A Look at Trends in Aquatic Facilities
The past year has seen the culmination of years' worth of effort as the first edition of the Model Aquatic Health Code was released. This is the nation's first set of voluntary guidelines based on science and best practices to improve health and safety at swimming pools and aquatic venues. The code is a guideline that states and localities can use to create or update their existing pool codes in order to reduce the risk of outbreaks, drowning and pool-chemical injuries. With massive input from industry, public health, academia and more, the MAHC is an extensive piece of work, and will continue to improve as more input and feedback is gathered.

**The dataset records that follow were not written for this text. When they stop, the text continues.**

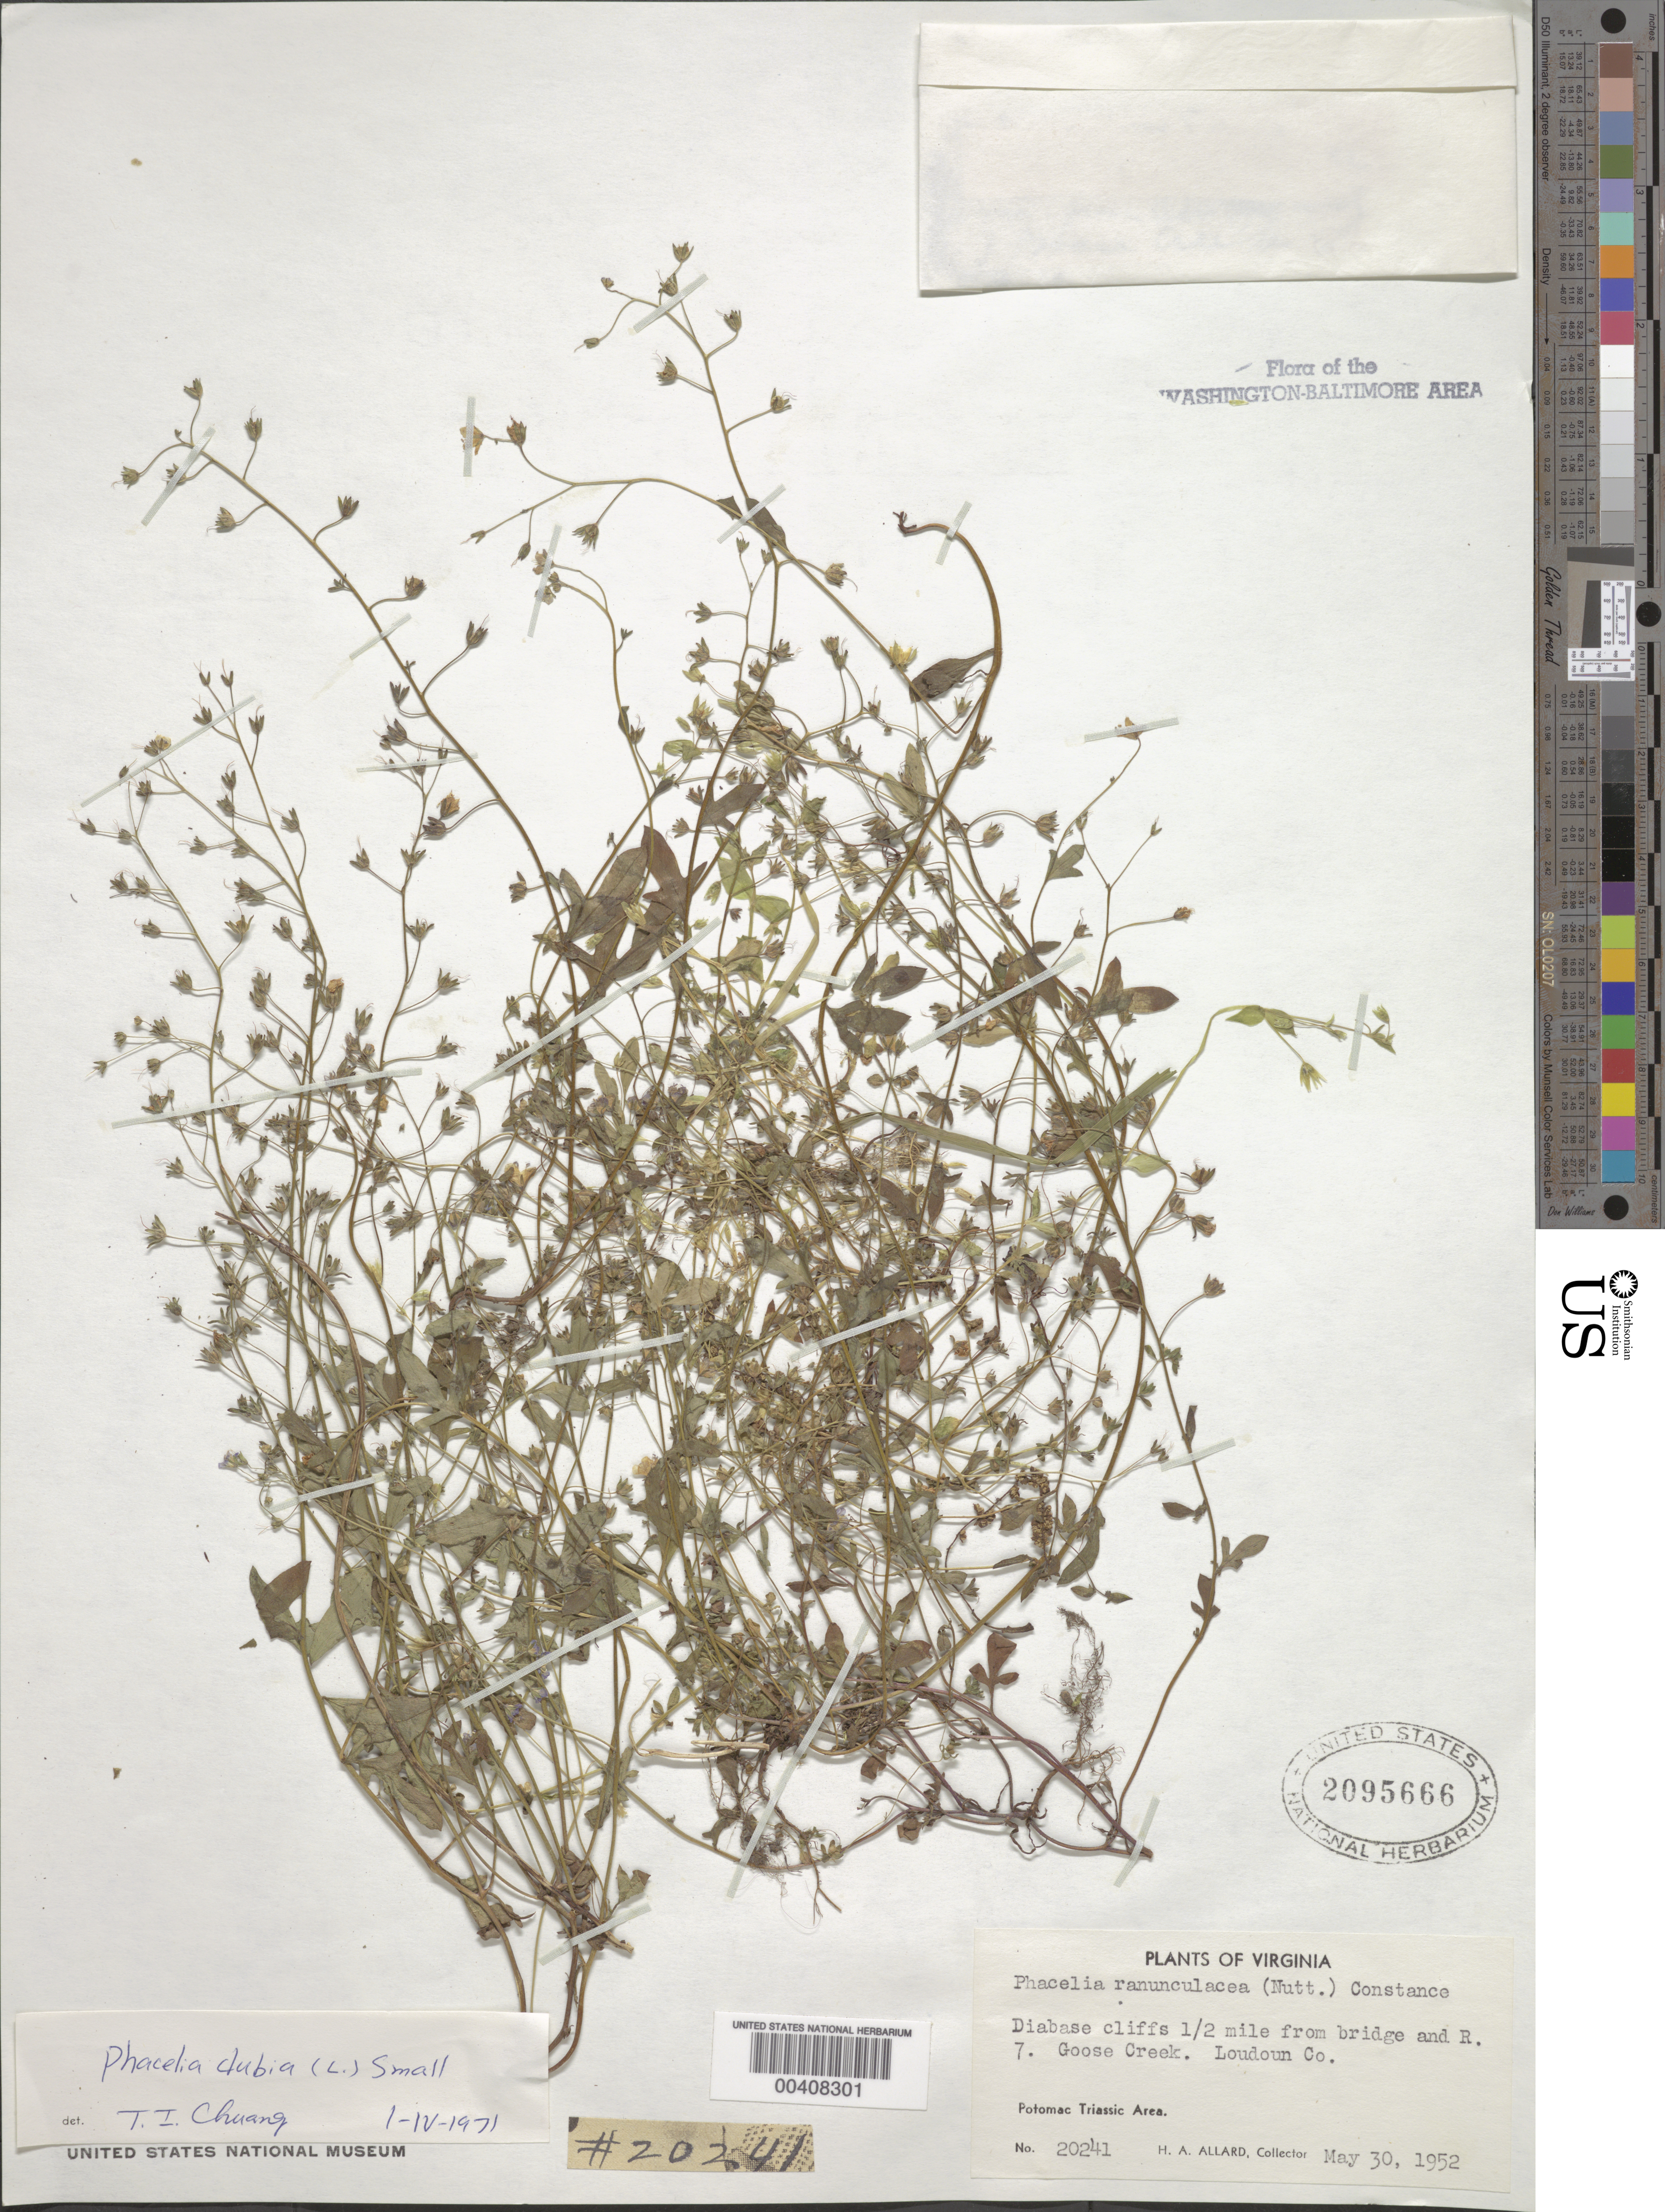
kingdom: Plantae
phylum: Tracheophyta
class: Magnoliopsida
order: Boraginales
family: Hydrophyllaceae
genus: Phacelia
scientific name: Phacelia dubia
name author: (L.) Trel.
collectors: H. A. Allard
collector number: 20241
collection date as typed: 30 May 1952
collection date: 1952-05-30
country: United States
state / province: Virginia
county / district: Loudoun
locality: Goose Creek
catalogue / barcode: US 2095666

At the same time that industry professionals have been aiming to boost safety and health at aquatic facilities, Americans have been aspiring to swim. Although its latest 2015 Participation Report shows a disturbing trend of inactivity among Americans, the Physical Activity Council did find that swimming for fitness leads the list of "aspirational activities"—or activities in which those who are not currently participating would like to take part.
Research shows that a majority of U.S. households are within a 12-minute drive of a swimming pool, so those who aspire to swim certainly don't lack the resources to get started. And in recent years, swimming pools have catapulted beyond the old rectangular jump-in-and-swim facilities of the past to include exciting amenities—everything from splash play and water playgrounds to slides, wave pools, surf machines, poolside climbing walls and more. What's more, the way pools are taken care of—from automatic systems that keep chemicals in balance to new technologies that help conserve resources—has also evolved rapidly. Today's pools are nothing like the pools of the past.
In this section, we'll take a look at how the trends are playing out among survey respondents whose facilities include aquatic elements, whether those are indoor or outdoor swimming pools, splash play areas, waterparks or hot tubs.
More than half of respondents (54 percent) to the 2015 Industry Report survey reported that their facilities include aquatic elements. (See Figure 34.) This is a slight increase from 2014, when 52.1 percent of respondents included aquatic elements.
There was little change in the types of aquatic facilities represented in the survey from 2014 to 2015. There were slight decreases in the percentage of respondents who reported having indoor or outdoor swimming pools, splash play areas and waterparks, while there was a slight increase in those with hot tubs, spas and whirlpools. The most common type of aquatic facility represented was outdoor swimming pools, with 71.8 percent of aquatic respondents reporting that they had this type of facility. They were followed by indoor swimming pools (62 percent), splash play areas (48.6 percent), hot tubs, spas and whirlpools (41.3 percent), and waterparks (23.9 percent). (See Figure 35.)
Respondents in the South Atlantic and South Central states were the most likely to report having aquatic facilities. Some 57.2 percent of South Atlantic respondents and 57.2 percent of South Central respondents said they had aquatic elements in their facilities. They were followed by the Midwest (54.7 percent) and the West (52 percent). Respondents in the Northeast were least likely to have aquatics, though more than half (50.4 percent) said aquatic elements do make up part of their lineup.
Indoor swimming pools were most commonly found among respondents in the Midwest, where 58.5 percent of aquatic respondents said they had indoor pools. They were followed by the Northeast (53.7 percent) and the South Central region (50 percent). Aquatic respondents in the South Atlantic and the West were less likely to have indoor pools, with 39.3 percent and 46.9 percent, respectively, reporting their facilities included them.
Outdoor swimming pools were most common in the South Atlantic region, where 72.9 percent of aquatic respondents said they had outdoor pools. They were followed by the South Central region (67.7 percent) and the West (61.2 percent). Outdoor pools were less common in the Northeast and Midwest, where 55.2 percent and 55.7 percent, respectively, of aquatic respondents said outdoor pools were included in their facilities.
Splash play areas were most commonly found in the Midwest, where 39.7 percent of aquatic respondents said splash play was part of their facilities. They were followed by the South Atlantic (38.5 percent) and South Central (38.4 percent) regions. Aquatic respondents in the West (35.9 percent) and Northeast (21.7 percent) were the least likely to include splash play areas in their facilities.
Waterparks also were most common among Midwestern aquatic respondents, with 21.9 percent reporting they make up part of their facility lineup. They were followed by the South Atlantic (19 percent) and South Central (15.9 percent) regions. Aquatic respondents in the West (10.6 percent) and Northeast (4.4 percent) were least likely to include waterparks.
Hot tubs, spas and whirlpools were most common in the West, where 40.8 percent of aquatic respondents said they included this element as part of their facilities. They were followed by the Midwest (33 percent) and South Central region (26.2 percent). Aquatic respondents from the South Atlantic (25.5 percent) and the Northeast (16.7 percent) were least likely to have hot tubs, spas or whirlpools.